* [Your assignment]: Copy exactly the lines of the records below, and only those lines, beginning with the line that contains "### Revolutionizing the" and ending with the line that contains "Your annotations of".

● ● ● ●

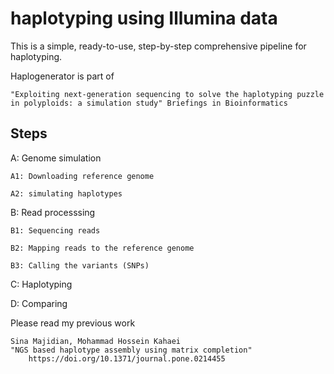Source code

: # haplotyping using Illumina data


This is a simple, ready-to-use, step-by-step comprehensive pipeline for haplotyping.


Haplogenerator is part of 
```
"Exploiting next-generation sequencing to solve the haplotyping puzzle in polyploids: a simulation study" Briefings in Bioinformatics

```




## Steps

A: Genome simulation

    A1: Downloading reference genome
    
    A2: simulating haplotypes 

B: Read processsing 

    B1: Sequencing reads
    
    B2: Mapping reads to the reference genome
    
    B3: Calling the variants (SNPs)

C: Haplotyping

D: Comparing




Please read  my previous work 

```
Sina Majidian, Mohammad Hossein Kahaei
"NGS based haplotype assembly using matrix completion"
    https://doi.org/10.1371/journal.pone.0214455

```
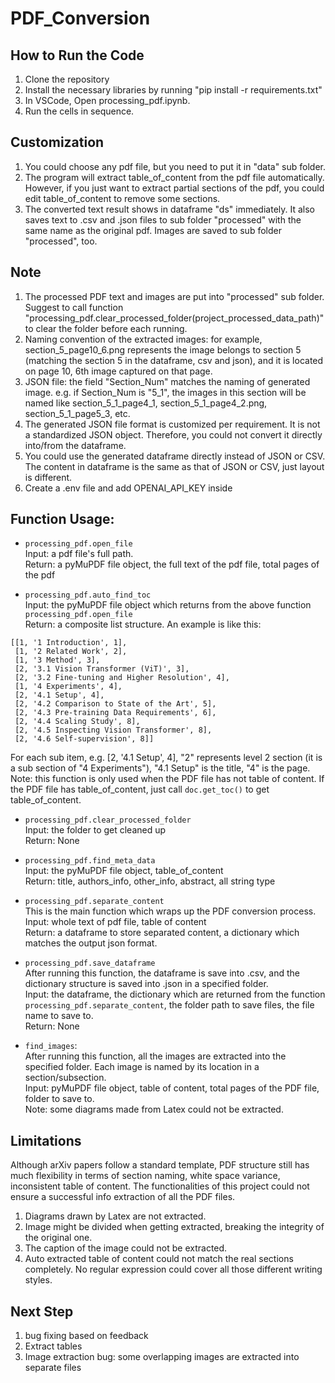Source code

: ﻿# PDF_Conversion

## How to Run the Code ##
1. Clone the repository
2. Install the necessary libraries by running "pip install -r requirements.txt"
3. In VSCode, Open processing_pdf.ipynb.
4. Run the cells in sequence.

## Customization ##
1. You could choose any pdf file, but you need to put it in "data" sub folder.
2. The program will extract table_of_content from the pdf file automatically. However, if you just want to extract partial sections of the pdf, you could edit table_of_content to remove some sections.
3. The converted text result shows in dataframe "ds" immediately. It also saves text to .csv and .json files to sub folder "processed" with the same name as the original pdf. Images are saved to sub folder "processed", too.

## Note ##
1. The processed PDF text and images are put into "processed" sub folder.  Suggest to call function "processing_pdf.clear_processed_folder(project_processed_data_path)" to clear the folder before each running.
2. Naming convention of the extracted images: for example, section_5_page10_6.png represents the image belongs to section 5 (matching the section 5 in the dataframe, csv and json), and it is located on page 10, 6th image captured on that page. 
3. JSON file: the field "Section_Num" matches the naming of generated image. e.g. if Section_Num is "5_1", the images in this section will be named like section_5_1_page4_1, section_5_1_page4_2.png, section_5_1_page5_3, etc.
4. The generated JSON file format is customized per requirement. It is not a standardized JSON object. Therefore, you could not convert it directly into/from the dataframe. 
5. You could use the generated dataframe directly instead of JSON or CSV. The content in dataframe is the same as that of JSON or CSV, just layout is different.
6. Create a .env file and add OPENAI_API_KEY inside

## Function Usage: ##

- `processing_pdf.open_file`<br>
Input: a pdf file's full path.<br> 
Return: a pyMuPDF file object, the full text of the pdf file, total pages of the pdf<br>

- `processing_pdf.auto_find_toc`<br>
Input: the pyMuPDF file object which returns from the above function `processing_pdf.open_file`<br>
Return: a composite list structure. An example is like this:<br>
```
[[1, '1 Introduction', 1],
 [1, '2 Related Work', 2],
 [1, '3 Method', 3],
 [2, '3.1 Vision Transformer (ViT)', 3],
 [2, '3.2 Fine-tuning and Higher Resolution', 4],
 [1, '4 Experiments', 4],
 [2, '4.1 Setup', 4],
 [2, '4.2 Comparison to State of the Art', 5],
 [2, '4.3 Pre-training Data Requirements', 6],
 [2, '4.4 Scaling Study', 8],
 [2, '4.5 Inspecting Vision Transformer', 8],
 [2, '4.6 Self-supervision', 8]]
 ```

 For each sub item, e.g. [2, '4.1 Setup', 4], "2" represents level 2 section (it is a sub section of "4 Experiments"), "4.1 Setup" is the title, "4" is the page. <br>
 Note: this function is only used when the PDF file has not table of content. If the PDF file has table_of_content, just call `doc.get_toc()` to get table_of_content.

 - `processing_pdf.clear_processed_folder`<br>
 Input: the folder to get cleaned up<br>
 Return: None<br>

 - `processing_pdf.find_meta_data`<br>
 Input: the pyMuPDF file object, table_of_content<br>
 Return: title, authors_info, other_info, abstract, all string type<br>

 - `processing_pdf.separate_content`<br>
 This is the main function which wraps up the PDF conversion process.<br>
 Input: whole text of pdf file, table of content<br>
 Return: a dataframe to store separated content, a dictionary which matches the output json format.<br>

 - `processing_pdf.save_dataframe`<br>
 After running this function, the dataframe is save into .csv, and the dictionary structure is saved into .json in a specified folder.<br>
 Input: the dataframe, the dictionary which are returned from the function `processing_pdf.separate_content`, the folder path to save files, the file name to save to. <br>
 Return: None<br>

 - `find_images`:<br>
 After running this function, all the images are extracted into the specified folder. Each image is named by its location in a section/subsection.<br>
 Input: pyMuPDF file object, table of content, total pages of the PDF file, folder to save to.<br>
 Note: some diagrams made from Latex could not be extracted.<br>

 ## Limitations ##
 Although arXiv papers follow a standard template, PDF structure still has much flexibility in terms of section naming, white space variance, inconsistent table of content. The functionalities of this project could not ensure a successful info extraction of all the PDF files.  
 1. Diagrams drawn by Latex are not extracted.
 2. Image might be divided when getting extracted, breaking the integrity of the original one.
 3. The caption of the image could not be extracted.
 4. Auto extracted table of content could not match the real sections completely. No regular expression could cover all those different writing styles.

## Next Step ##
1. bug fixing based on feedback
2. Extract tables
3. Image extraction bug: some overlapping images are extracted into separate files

● ● ● ●

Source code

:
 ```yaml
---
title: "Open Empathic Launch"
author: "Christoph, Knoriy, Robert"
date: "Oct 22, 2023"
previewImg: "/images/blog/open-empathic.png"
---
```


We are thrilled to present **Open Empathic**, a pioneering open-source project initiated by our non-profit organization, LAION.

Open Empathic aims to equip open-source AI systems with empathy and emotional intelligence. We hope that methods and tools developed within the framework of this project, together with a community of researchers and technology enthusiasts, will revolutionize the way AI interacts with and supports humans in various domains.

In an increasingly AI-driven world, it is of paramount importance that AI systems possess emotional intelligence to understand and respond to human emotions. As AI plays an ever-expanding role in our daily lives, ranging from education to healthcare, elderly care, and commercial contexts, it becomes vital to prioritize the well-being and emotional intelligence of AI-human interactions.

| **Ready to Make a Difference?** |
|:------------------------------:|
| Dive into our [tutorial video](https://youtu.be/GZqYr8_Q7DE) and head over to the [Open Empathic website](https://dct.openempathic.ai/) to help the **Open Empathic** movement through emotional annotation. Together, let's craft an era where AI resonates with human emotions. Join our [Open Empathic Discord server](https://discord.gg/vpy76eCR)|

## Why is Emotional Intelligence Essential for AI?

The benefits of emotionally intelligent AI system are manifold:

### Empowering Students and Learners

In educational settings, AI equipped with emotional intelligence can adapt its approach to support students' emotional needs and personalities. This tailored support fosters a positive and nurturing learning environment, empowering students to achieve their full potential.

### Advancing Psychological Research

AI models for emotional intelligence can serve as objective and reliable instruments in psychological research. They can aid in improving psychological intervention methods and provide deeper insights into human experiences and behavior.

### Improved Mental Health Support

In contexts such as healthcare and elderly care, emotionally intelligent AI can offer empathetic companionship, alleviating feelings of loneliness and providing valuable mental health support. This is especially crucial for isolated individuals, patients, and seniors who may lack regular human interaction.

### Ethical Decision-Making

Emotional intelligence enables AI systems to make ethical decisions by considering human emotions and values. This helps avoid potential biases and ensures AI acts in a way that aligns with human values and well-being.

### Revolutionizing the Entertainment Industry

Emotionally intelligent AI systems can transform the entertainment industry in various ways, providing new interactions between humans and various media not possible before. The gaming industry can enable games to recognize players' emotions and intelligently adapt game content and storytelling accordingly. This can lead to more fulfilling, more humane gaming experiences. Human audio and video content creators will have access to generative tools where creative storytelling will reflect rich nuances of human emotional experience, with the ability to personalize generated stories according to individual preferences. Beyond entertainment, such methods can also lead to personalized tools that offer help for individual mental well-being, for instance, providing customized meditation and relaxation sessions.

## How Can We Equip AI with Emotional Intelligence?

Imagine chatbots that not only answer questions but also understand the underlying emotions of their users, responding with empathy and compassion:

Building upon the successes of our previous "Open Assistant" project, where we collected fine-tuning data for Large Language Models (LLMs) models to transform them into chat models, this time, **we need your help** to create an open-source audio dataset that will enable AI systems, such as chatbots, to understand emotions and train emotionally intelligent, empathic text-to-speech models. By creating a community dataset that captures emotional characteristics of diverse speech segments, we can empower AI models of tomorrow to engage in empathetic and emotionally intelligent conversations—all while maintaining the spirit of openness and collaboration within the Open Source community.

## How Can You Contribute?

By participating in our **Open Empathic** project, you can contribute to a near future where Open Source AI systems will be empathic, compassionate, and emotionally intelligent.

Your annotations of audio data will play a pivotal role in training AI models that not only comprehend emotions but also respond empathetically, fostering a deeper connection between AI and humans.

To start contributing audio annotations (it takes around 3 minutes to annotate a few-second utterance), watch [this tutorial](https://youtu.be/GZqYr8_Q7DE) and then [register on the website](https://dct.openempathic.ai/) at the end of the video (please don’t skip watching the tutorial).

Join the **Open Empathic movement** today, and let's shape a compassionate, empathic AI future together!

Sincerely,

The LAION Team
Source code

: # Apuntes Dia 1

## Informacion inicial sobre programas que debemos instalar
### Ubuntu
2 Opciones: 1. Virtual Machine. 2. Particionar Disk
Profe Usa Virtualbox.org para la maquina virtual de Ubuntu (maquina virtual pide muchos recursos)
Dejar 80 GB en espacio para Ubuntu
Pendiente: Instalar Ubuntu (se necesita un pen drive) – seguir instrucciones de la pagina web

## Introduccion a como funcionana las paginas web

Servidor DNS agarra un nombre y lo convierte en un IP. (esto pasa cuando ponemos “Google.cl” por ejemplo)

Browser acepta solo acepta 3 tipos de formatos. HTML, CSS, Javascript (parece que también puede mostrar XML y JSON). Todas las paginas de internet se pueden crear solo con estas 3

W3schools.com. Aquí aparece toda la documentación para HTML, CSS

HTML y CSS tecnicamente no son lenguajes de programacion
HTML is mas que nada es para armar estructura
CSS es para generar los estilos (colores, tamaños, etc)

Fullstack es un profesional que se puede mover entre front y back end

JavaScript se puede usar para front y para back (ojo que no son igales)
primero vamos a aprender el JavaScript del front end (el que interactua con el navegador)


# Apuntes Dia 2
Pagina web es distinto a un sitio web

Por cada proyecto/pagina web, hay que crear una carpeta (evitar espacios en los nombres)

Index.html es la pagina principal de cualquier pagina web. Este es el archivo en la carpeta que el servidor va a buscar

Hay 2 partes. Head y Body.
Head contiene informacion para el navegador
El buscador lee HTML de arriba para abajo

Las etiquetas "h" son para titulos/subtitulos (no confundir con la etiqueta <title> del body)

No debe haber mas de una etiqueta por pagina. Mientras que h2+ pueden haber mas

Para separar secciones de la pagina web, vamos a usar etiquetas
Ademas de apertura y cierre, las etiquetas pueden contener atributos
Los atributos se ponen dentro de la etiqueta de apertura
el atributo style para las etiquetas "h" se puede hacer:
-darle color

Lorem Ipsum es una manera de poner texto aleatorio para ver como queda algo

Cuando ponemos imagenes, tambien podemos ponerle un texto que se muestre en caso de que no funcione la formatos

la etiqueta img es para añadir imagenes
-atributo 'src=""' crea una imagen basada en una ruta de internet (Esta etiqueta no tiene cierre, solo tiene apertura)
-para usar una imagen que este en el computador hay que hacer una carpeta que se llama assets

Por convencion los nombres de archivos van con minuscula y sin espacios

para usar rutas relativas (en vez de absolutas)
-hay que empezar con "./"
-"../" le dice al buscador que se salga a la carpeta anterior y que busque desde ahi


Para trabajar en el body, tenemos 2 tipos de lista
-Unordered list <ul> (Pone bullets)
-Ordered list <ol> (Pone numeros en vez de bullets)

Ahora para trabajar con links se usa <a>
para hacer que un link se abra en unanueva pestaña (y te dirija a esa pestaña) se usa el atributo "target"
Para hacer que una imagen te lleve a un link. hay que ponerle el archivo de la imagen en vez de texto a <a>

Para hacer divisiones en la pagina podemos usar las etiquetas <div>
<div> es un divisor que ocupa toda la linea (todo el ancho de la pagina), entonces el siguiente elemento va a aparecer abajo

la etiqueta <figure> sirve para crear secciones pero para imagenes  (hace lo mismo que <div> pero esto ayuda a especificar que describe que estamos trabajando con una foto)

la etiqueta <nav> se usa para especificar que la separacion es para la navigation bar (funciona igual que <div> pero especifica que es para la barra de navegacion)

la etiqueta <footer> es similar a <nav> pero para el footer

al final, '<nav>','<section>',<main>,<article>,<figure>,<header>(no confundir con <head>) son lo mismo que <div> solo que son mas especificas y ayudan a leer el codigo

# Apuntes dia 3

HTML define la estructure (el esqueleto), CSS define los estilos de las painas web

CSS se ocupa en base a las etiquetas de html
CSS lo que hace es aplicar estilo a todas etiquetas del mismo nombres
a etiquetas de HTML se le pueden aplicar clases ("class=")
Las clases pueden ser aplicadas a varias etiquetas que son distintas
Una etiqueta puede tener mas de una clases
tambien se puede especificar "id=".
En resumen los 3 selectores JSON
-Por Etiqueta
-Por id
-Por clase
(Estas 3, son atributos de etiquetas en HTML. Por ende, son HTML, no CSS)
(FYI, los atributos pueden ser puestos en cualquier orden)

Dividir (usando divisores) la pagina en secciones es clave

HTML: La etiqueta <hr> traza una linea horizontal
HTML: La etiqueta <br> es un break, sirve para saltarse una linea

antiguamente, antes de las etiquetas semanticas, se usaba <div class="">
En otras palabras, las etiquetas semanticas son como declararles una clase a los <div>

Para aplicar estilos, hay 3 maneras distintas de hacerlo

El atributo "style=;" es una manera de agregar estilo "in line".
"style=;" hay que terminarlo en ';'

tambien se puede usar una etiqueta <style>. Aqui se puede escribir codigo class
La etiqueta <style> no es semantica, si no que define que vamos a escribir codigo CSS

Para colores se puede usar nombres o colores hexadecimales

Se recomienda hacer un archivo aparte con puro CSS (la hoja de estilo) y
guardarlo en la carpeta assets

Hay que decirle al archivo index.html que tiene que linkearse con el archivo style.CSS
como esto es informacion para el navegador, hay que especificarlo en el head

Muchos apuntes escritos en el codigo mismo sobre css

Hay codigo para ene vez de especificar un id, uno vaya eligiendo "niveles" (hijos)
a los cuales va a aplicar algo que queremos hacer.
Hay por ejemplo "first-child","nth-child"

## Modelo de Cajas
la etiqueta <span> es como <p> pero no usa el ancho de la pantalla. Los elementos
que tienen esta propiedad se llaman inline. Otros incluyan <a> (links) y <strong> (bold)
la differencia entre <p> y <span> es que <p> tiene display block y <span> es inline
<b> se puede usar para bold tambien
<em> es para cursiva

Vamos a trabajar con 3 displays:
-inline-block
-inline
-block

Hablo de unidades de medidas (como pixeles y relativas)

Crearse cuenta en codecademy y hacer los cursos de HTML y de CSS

● ● ● ●

* [Exercise answer]:
### Revolutionizing the Entertainment Industry

Emotionally intelligent AI systems can transform the entertainment industry in various ways, providing new interactions between humans and various media not possible before. The gaming industry can enable games to recognize players' emotions and intelligently adapt game content and storytelling accordingly. This can lead to more fulfilling, more humane gaming experiences. Human audio and video content creators will have access to generative tools where creative storytelling will reflect rich nuances of human emotional experience, with the ability to personalize generated stories according to individual preferences. Beyond entertainment, such methods can also lead to personalized tools that offer help for individual mental well-being, for instance, providing customized meditation and relaxation sessions.

## How Can We Equip AI with Emotional Intelligence?

Imagine chatbots that not only answer questions but also understand the underlying emotions of their users, responding with empathy and compassion:

Building upon the successes of our previous "Open Assistant" project, where we collected fine-tuning data for Large Language Models (LLMs) models to transform them into chat models, this time, **we need your help** to create an open-source audio dataset that will enable AI systems, such as chatbots, to understand emotions and train emotionally intelligent, empathic text-to-speech models. By creating a community dataset that captures emotional characteristics of diverse speech segments, we can empower AI models of tomorrow to engage in empathetic and emotionally intelligent conversations—all while maintaining the spirit of openness and collaboration within the Open Source community.

## How Can You Contribute?

By participating in our **Open Empathic** project, you can contribute to a near future where Open Source AI systems will be empathic, compassionate, and emotionally intelligent.

Your annotations of audio data will play a pivotal role in training AI models that not only comprehend emotions but also respond empathetically, fostering a deeper connection between AI and humans.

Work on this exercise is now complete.